TASK DETAILS → Print the lines of data between the line containing "Find Musicians Available and Musici" and the line containing "And if I happen", inclusive, reproducing them verbatim.

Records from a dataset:
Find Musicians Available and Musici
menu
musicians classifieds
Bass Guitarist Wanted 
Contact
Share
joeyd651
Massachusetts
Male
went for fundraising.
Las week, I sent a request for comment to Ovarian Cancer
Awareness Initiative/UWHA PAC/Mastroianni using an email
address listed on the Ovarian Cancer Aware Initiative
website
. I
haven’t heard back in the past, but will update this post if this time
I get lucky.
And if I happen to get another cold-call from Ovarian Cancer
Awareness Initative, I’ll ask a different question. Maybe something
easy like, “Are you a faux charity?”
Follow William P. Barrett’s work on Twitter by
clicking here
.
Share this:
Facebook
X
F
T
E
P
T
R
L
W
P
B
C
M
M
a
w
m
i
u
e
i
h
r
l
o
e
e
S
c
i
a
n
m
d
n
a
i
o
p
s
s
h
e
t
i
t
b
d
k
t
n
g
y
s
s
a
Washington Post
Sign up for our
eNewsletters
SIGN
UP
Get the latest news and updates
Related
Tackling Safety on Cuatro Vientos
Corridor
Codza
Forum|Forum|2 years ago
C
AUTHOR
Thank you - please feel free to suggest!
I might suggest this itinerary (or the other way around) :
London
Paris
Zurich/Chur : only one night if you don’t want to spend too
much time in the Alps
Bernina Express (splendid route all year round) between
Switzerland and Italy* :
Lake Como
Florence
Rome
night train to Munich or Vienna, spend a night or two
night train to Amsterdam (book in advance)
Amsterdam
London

--

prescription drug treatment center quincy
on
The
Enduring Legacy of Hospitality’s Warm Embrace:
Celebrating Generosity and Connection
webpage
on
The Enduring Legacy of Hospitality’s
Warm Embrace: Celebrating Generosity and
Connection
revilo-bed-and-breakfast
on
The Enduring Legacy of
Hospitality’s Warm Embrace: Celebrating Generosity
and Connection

RESULT OF THE EXERCISE →
Find Musicians Available and Musici
menu
musicians classifieds
Bass Guitarist Wanted 
Contact
Share
joeyd651
Massachusetts
Male
went for fundraising.
Las week, I sent a request for comment to Ovarian Cancer
Awareness Initiative/UWHA PAC/Mastroianni using an email
address listed on the Ovarian Cancer Aware Initiative
website
. I
haven’t heard back in the past, but will update this post if this time
I get lucky.
And if I happen to get another cold-call from Ovarian Cancer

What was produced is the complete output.